> **Available data**:

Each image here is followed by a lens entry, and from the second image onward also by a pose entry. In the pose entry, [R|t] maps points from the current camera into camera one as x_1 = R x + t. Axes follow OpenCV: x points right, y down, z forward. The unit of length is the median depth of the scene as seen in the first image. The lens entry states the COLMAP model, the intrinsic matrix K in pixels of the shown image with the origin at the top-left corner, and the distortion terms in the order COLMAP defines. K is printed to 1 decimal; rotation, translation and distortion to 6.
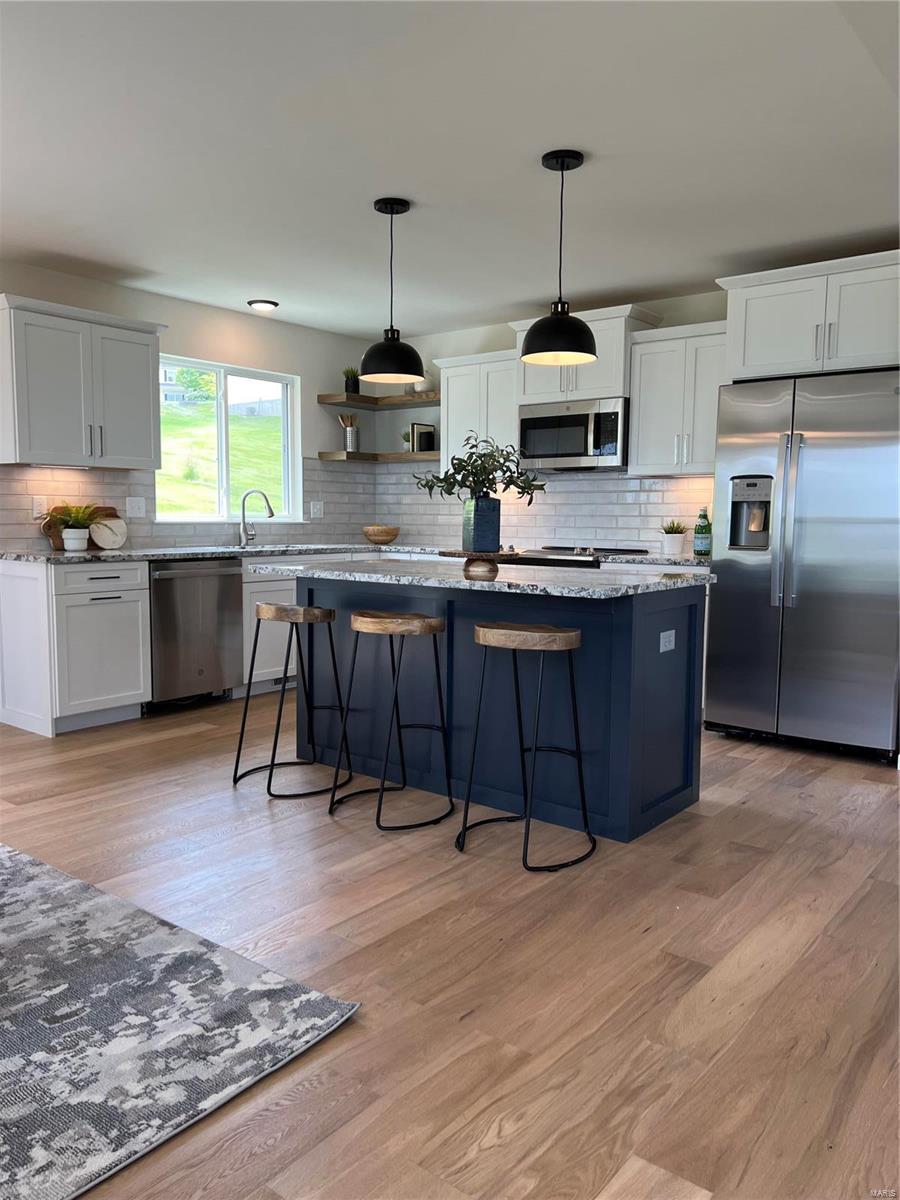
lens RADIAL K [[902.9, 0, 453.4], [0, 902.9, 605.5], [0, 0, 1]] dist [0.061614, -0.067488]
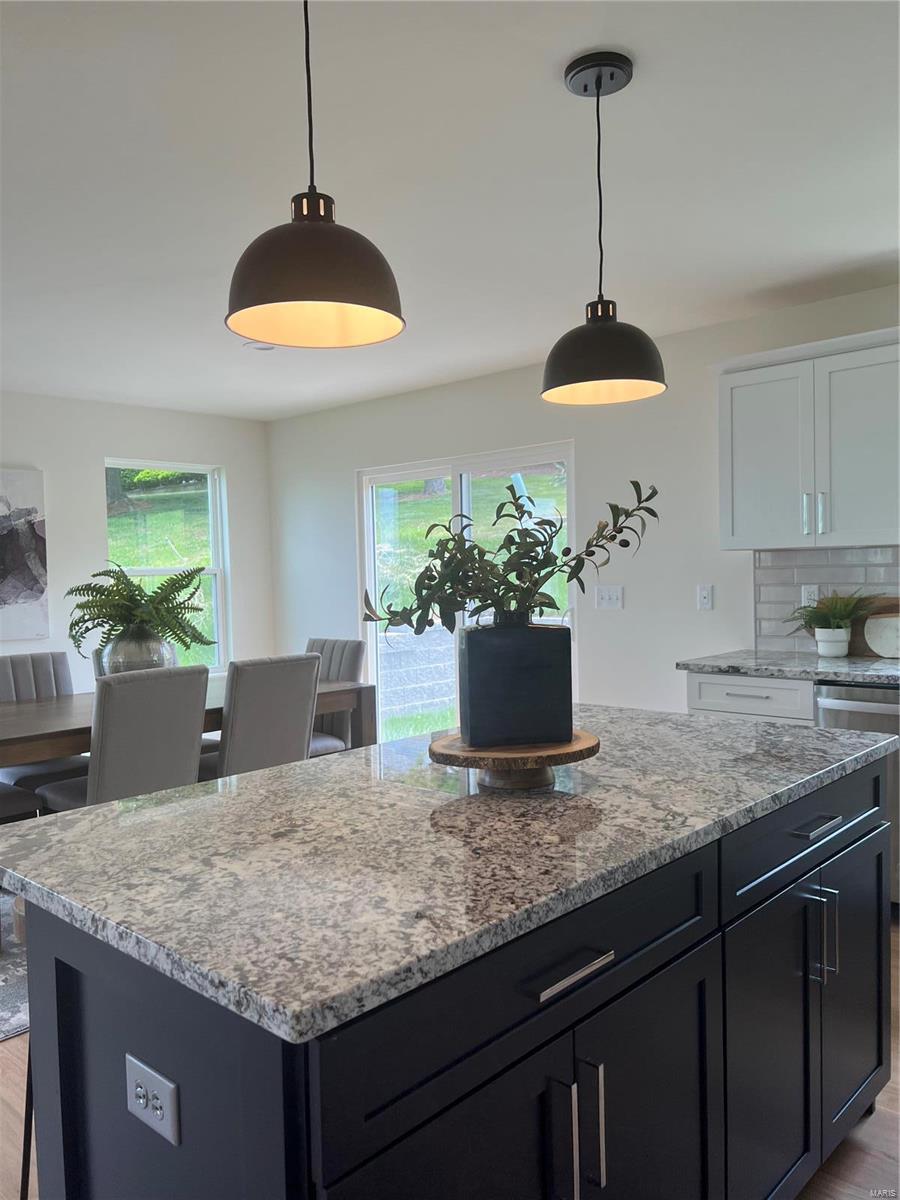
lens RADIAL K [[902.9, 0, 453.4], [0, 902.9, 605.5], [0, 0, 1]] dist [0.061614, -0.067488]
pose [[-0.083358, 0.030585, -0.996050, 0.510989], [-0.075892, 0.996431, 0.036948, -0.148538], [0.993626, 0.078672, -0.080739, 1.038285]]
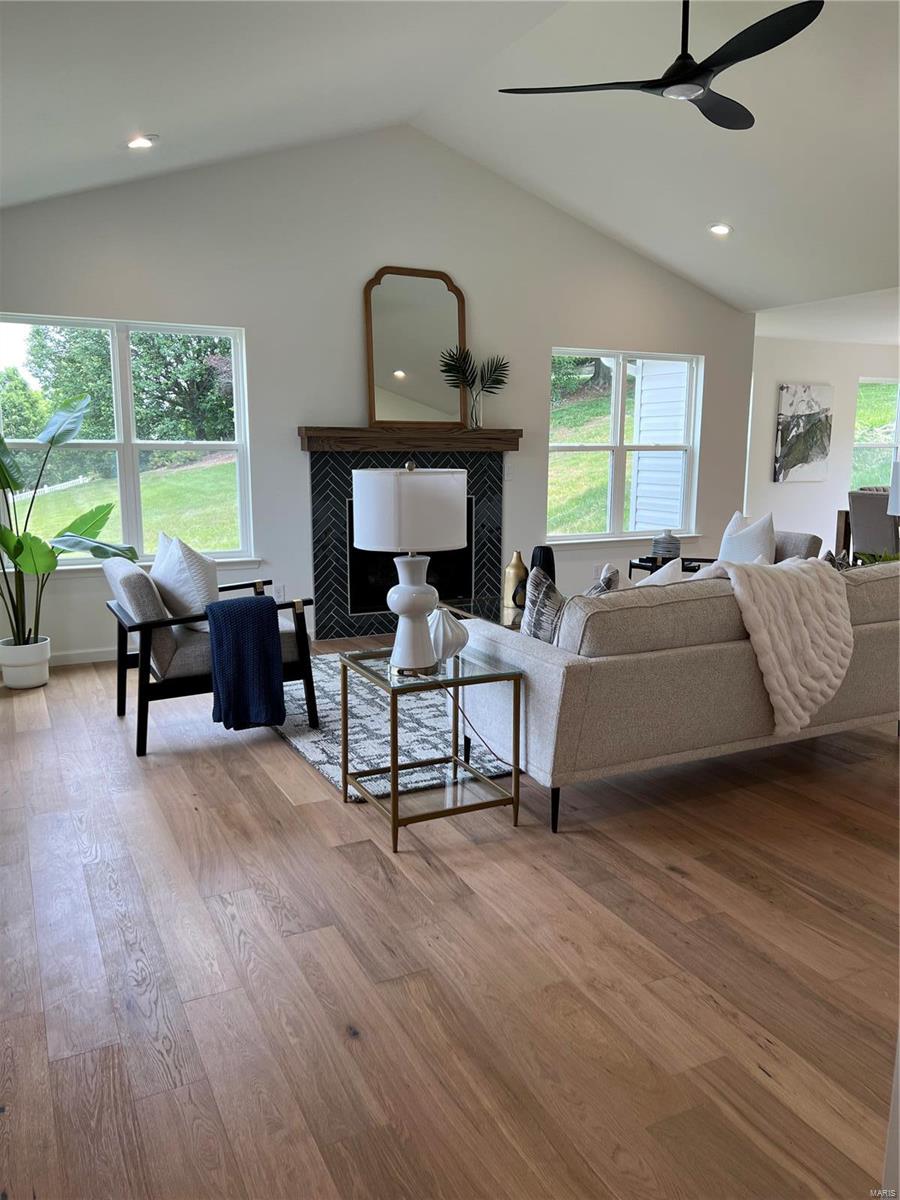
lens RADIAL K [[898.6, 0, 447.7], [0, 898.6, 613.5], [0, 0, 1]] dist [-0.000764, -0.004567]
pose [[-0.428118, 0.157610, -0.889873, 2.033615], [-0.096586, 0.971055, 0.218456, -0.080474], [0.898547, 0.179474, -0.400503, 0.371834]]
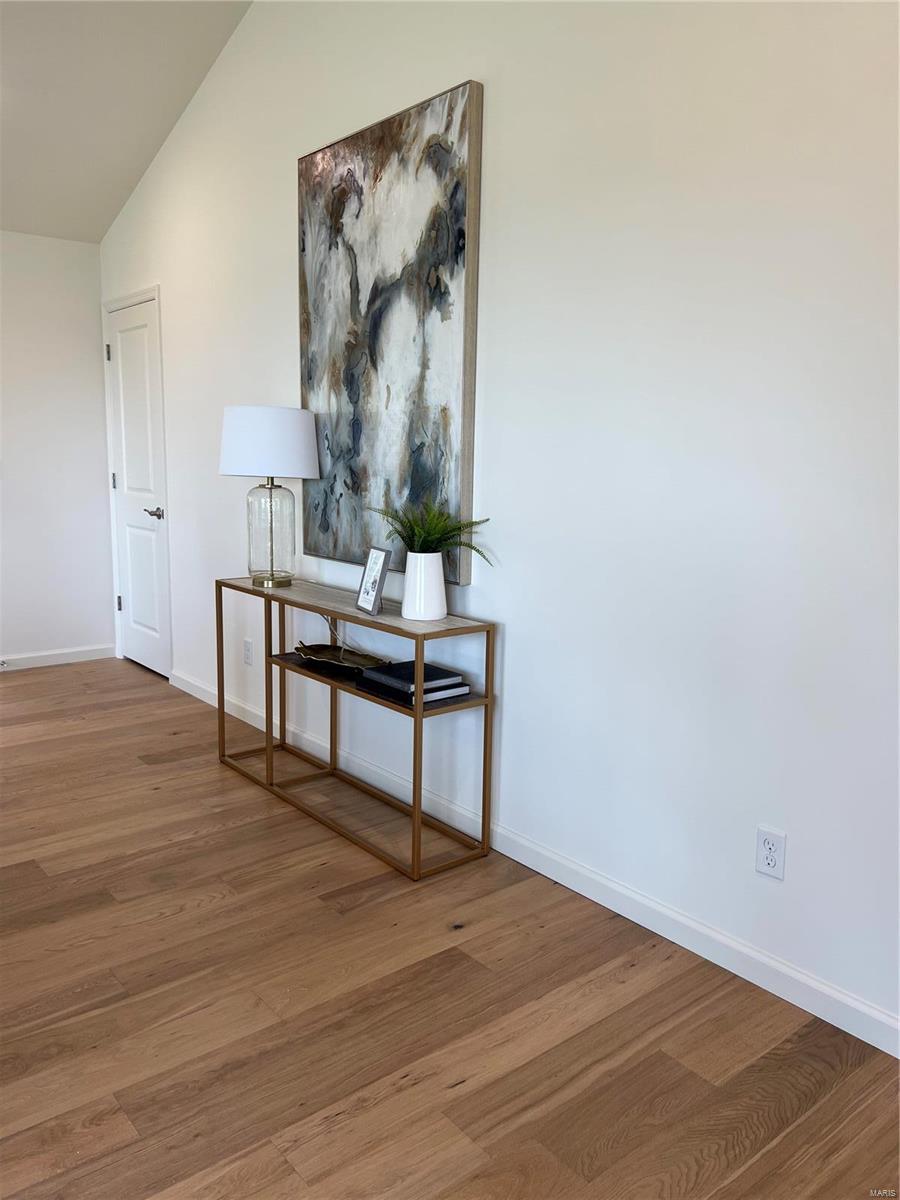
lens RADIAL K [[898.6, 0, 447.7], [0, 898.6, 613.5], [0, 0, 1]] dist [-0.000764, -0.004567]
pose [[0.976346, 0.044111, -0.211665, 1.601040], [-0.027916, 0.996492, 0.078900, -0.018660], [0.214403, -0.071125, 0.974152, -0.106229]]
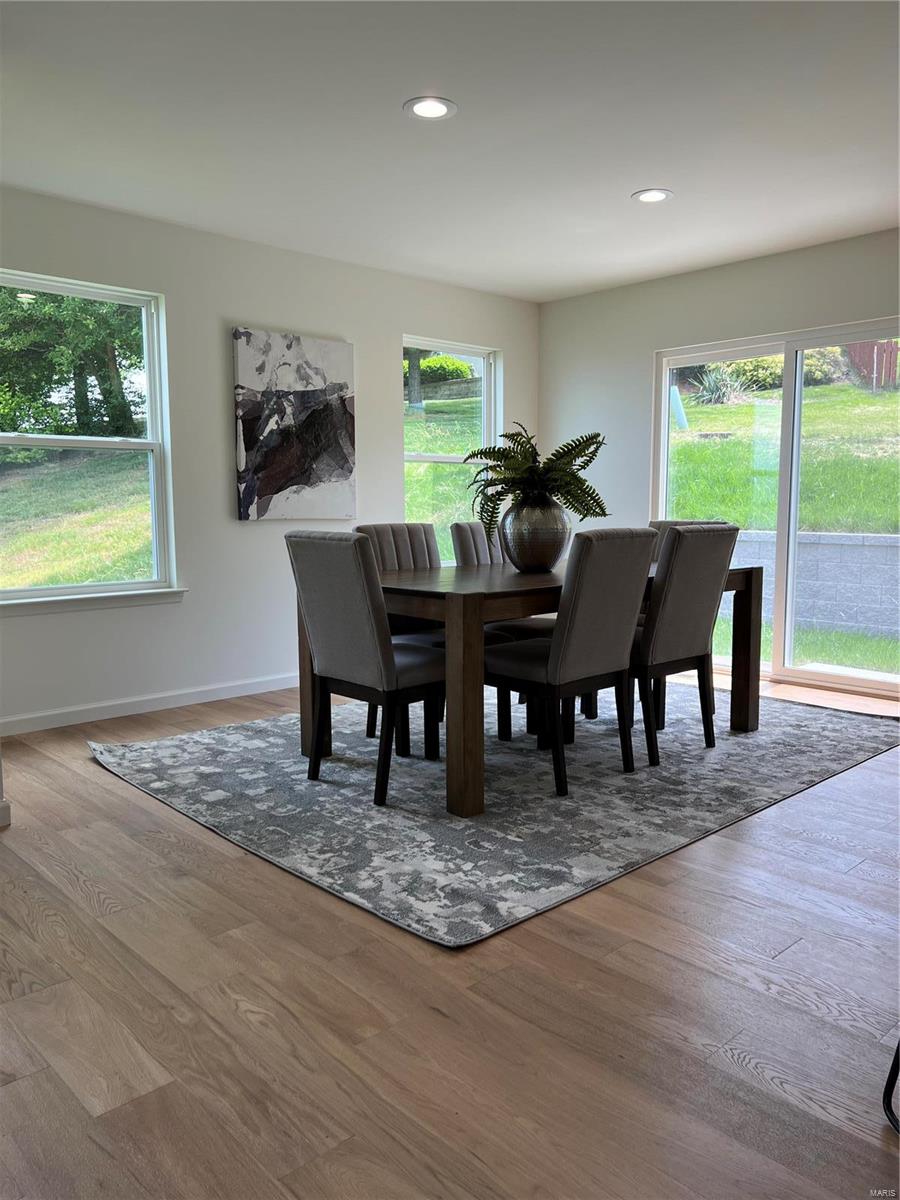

> **Your objective**: The records above are to be copied exactly, with no pictures carried over.

> **Response**:
Each image here is followed by a lens entry, and from the second image onward also by a pose entry. In the pose entry, [R|t] maps points from the current camera into camera one as x_1 = R x + t. Axes follow OpenCV: x points right, y down, z forward. The unit of length is the median depth of the scene as seen in the first image. The lens entry states the COLMAP model, the intrinsic matrix K in pixels of the shown image with the origin at the top-left corner, and the distortion terms in the order COLMAP defines. K is printed to 1 decimal; rotation, translation and distortion to 6.
lens RADIAL K [[902.9, 0, 453.4], [0, 902.9, 605.5], [0, 0, 1]] dist [0.061614, -0.067488]
lens RADIAL K [[902.9, 0, 453.4], [0, 902.9, 605.5], [0, 0, 1]] dist [0.061614, -0.067488]
pose [[-0.083358, 0.030585, -0.996050, 0.510989], [-0.075892, 0.996431, 0.036948, -0.148538], [0.993626, 0.078672, -0.080739, 1.038285]]
lens RADIAL K [[898.6, 0, 447.7], [0, 898.6, 613.5], [0, 0, 1]] dist [-0.000764, -0.004567]
pose [[-0.428118, 0.157610, -0.889873, 2.033615], [-0.096586, 0.971055, 0.218456, -0.080474], [0.898547, 0.179474, -0.400503, 0.371834]]
lens RADIAL K [[898.6, 0, 447.7], [0, 898.6, 613.5], [0, 0, 1]] dist [-0.000764, -0.004567]
pose [[0.976346, 0.044111, -0.211665, 1.601040], [-0.027916, 0.996492, 0.078900, -0.018660], [0.214403, -0.071125, 0.974152, -0.106229]]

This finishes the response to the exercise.